Houser was seen as an integral and vital part of the Rockstar company and ethos, in particular its focus on dialogue, characterisation and taking an increasing movie-like approach to production values and structure. At the start of almost every Rockstar project, Houser would go off by himself and write a several-hundred-page-long script which nailed down most of the game's story and focus before pre-production had barely begun. Although many other writers would expand on the initial script, Houser's initial work was seen as instrumental in setting up the project.
Houser's departure comes at a time when Rockstar are continuing to bathe in critical acclaim and commercial success from both Grand Theft Auto V (which is continuing to sell hundreds of thousands of copies a month seven years after release) and Red Dead Redemption 2. However, there has also been growing fan discontent over the non-appearance of promised single-player expansions for GTAV, a lack of news about GTAVI and the heavy monetisation focus of the Grand Theft Auto Online experience, leading some to wonder if Take Two are planning an online-only future for the GTA series which would make Houser's position less relevant.

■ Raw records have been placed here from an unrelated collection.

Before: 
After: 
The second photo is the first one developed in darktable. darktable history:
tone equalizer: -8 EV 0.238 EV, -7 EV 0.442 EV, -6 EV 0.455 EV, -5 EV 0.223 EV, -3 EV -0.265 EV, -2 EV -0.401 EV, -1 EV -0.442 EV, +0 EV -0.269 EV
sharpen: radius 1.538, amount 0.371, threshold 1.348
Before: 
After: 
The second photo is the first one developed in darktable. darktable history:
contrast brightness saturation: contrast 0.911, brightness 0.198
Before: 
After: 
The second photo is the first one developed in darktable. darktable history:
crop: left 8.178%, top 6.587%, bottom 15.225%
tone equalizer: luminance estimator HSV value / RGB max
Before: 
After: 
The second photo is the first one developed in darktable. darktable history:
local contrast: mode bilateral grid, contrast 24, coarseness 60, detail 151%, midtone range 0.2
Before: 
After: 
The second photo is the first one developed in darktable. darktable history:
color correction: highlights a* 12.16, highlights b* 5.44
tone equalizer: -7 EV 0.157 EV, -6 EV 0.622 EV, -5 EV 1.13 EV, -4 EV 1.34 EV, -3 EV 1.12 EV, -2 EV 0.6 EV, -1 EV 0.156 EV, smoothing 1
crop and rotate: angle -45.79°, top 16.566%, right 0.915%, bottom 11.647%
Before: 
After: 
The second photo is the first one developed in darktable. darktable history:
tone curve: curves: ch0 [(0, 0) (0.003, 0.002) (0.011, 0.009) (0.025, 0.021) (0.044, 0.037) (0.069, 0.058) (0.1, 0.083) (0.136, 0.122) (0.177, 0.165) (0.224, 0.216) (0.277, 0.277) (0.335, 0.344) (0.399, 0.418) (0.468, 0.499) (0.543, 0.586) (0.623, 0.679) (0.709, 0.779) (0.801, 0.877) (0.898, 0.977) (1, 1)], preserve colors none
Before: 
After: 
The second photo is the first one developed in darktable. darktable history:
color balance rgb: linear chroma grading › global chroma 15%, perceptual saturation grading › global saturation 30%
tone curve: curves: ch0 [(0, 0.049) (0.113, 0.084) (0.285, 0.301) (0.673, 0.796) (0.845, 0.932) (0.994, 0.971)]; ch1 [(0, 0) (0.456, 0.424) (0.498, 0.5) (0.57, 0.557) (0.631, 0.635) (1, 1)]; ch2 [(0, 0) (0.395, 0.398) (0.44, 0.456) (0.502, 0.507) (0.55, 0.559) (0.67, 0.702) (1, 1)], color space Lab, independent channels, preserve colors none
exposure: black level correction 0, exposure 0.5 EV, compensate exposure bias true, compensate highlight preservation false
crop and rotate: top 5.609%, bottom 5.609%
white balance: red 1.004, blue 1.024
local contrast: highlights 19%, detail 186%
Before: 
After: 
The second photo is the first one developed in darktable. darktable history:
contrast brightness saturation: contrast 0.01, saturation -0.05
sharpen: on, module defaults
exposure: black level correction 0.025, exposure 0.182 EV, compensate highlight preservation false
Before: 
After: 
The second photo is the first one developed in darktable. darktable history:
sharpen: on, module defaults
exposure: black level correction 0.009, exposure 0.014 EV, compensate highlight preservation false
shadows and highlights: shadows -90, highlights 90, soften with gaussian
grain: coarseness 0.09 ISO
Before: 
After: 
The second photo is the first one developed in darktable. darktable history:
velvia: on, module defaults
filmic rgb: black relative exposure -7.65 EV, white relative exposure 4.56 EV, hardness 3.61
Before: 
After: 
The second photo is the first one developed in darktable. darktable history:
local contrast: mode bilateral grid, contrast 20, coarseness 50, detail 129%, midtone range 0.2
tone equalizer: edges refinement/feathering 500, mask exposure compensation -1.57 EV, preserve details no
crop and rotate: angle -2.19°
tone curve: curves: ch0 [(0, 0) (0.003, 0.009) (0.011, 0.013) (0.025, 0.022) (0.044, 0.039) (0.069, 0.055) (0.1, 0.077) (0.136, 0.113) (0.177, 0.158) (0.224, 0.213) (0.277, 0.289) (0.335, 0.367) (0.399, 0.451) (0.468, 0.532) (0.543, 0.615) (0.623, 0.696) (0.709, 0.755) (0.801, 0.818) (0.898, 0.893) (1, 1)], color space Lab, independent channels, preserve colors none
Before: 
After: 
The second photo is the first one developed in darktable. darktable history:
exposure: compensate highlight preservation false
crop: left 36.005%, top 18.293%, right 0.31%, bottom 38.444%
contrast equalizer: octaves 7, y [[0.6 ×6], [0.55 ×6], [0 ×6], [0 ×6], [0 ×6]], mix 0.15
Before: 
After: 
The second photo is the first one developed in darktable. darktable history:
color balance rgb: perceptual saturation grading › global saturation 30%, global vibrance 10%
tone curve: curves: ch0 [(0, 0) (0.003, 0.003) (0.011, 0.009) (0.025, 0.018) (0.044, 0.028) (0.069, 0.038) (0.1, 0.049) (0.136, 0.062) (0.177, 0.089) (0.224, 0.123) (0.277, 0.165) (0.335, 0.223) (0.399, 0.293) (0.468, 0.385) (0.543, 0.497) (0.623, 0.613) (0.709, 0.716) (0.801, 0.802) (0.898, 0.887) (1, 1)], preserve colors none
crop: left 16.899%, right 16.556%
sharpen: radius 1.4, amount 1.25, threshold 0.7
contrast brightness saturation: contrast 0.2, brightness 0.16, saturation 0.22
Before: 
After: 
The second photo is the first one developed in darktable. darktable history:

So far Rockstar have not announced a successor, nor is it known what Houser's future plans are. His brother Sam remains in place as President of Rockstar Games.
Friday, 4 October 2019
Red Dead Redemption 2 to hit PC in November as an Epic Store exclusive! (for a month)
The game has sold over 25 million copies on X-Box One and PlayStation 4, with the PC version expected to add significantly more impressive graphics and more varied control options, as well as more missions and activities. Red Dead Online, the game's multiplayer component, will also be included.